I had been struck recently with how much construction is happening in the square. Every time I go, I’m being directed, moved, distracted by the endless scaffolding and barricades, constantly tearing down and building up the ever-changing face and experience of the most frequently reproduced fragment of urban real estate in the world. Traffic Barricades, Scaffolding, Traffic Cones, Safety Barriers, Steam Stacks, these are the vernacular architecture of the construction of consumption. These ready-made objects we are used to seeing everyday are the are the signifiers of construction, a collection of various objects, plastic, metal, wood, orange, white, cones, cylinders, rectangles, all very neat and systematized, objects which are ordered to the site, which are inventoried on a checklist, “We need 12 barricades, 10 traffic cones, 24 units of scaffolding”, and all of the signs of construction are born, the pregnancy of something new to consume. 

Screen Shot 2016-04-14 at 8.05.29 PM.png

We are directed around it, with enough distance to be safe, but not enough so that we can get caught up in the delirium of the becoming. That is our post-modern condition no? Stuck between danger and fulfillment. And, as symbols of post-modern consumerism, they can also be understood to reference the construction of identity, the construction of self. I thought, What happens when we take something very rational, very systematic… the deployment of the objects of symbols of construction, and subject them to indeterminacy, what happens? how do we organize ourselves, what does it say about the construction of identity? Instead of being funnelled through the construction site that is Times Square, we enter into a field condition of the symbols of construction. We can transition the user from simply getting from point A to point B, say, the investment banker, Deborah, who is on her way from Lunch at Bobby Van’s Grill on 45th, to Morgan Stanley at 50th and Broadway, or George, the tourist and his kids, walking to the TKTS Booth to take a photo from the Rockefeller Centre, or Mauri, whose staying at the Marriott Marquis on business, and who is about to head back to his hotel room after enjoying the sun in Bryant Park, we can transition them to entering and leaving a condition.

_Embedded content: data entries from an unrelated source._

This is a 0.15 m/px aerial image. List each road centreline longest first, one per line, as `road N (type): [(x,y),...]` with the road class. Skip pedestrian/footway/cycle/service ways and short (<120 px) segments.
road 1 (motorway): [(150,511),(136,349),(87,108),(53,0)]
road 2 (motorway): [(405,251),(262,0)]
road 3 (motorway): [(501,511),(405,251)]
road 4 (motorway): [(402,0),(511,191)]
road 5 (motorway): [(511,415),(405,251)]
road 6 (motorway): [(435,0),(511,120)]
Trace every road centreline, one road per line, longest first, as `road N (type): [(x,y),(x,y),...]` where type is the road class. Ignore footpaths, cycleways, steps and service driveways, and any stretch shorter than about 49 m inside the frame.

This addresses the first part of the pavilion, the Field, where construction and identity are antagonized, disrupted. This is the structure of becoming, deployed through randomizing algorithm which chooses each objects rotation, and position on stacked typological grids. The objects themselves represent the structure of becoming, symbols, conveniently also objects of utility which construct the identity of postmodern consumer capitalism, and incidentally the city.

But this was not enough, the field on it’s own cannot sustain a deep enough analysis of the self, but it can lay the framework, hence discussing it as “structure”, but we need something else, that which can be understood as the event of becoming, which enriches the experience of the field, by layering on top of it the experience of one’s position in the field, and in the city at large.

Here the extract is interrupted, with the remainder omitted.